The best presentations, the ones we all remember, use the data to provide a narrative, to help us understand just what story they are trying to tell.

We all tend to learn the needed tools to write a good science paper, incorporating the idea of a proper narrative. But few are provided any real tools to apply to presentations before a group of people. Most never learn the proper tools and simply give boring talk after boring talk.

Learning how to tell better stories, not just write good narratives, is something al researchers should learn how to do. But, whereas there is a real premium put on writing good papers, there is little pressure to speak well before a group.

That is why the best places to be at scientific conferences is usually not at the presentations but at the bars and pubs frequented by the conference goers. We get the real story there because every human being knows how to trade stories with others, even when the group is just a bunch of researchers.
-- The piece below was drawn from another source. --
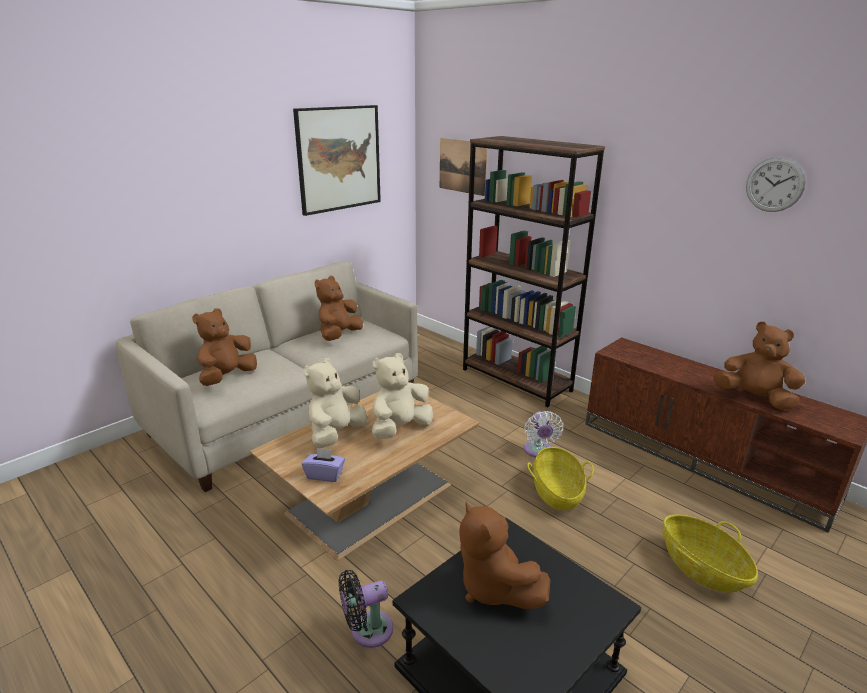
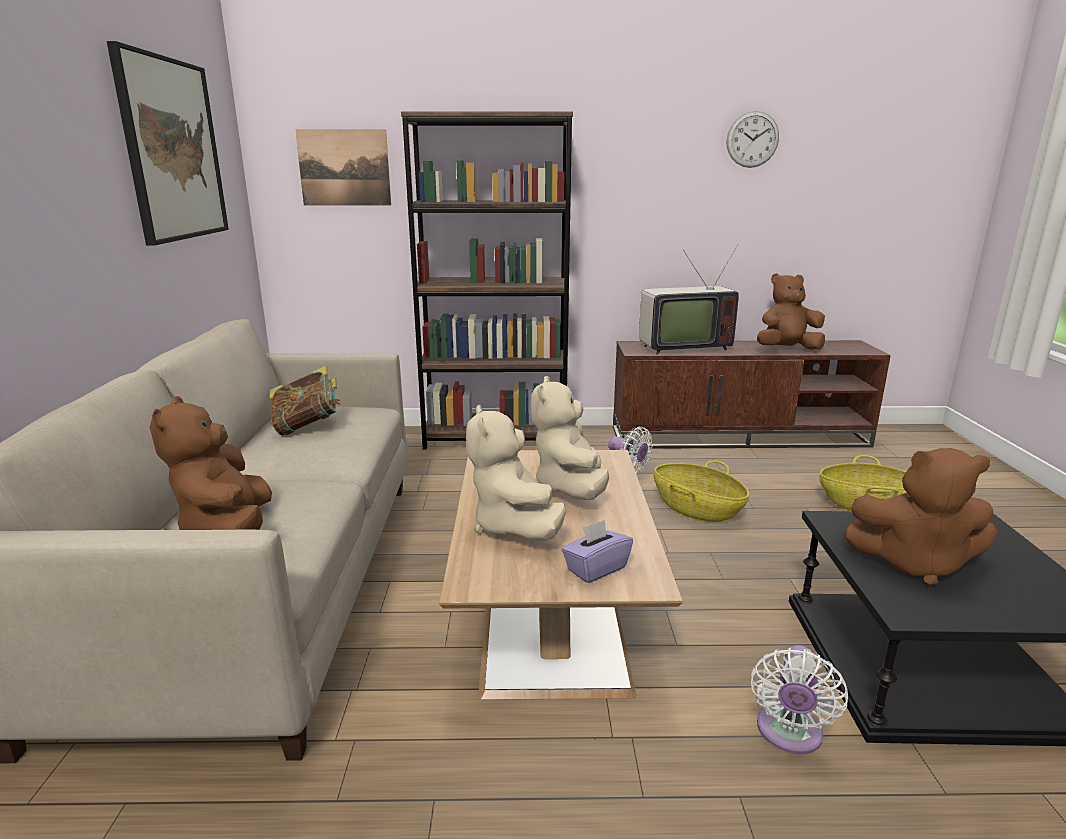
camera: 45 degrees left, 5 degrees down
(339, 335) = (308, 427): brown plush toy -> book
(367, 630) = (788, 734): black fan -> white fan
(660, 361) = (681, 347): none -> television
Now if we could just get more researchers to adopt this approach to their public speaking trips, we might affect some real change.

Technorati Tags:

Tell stories

storytelling by Rusty Darbonne
Explainer Tip: Remember the Curse of Knowledge:
[Via Common Craft – Explanations In Plain English –]

One of the books that I read just before creating our first videos was Made to Stick by Chip and Dan Heath. More than almost any other, this book helped me see new opportunities to present ideas in a unique way. One idea from the book really stands out – it’s The Curse of Knowledge <insert scary music.>

We’ve all experienced it – in talking to a doctor, an engineer or academic, we get lost. Despite their best efforts, they explain a topic using words and examples that don’t make sense to a beginner. These people are suffering from the Curse.

The idea behind the curse of knowledge is that the more we know about something, the harder it is for us to explain it to someone who knows nothing. We have a hard time being able to imagine what it’s like not to know. For example, think about a lawyer who spent his life reading and writing legal documents, talking to lawyers all day every day, etc. When you ask this lawyer about tort reform, you’re likely to get an explanation that confuses you more. This person knows too much to answer your question in a language you understand.

We’re all guilty of having the curse. We all have something in our life that we know very well – perhaps too well to explain easily. The key is know that the curse exists. To be able to recognize the challenge before you. Here’s how:

Consider every word. Sometimes a word that is completely natural to you can doom an explanation. For example, let’s say you’re a financial planner and you sit down with a young couple and they seem to get everything you’re saying. Then you mention “amortization” as if it were any other word. You use it every day and the people around you do too. It may seem that amortization is perfectly normal. But it’s not – their eyes glaze over and the explanation takes a turn for the worst. You have the curse.

[More]

What Common Craft does is tell great stories. This is the easiest model for communication between diverse communities that may not have a common language.

Communities tend to develop language, slang and even stories that really only promote communication within the group. Jargon is used to separate those in the know with those who are outsiders. It can be used to tell who is in and who is out.

If an organization want to interact, if it wants to collaborate, it has to destroy jargon, it has to create common stories that permit understanding to take hold.

Most of what we deal with every day is really too complex to easily discuss and evaluate without years of experience and lots of jargon. In fact, few people actually think like that. They create heuristics, rules of thumb, that permit them to deal with complexity.

in many cases, these heuristics can be exemplified by stories and metaphor. When people view their speech as stories, they often make the sort of simplifying changes that are needed for effective communication with those outside the group.

Because stories often are used to communicate very complex ideas but in terms that anyone can understand. Watch any Common Craft video.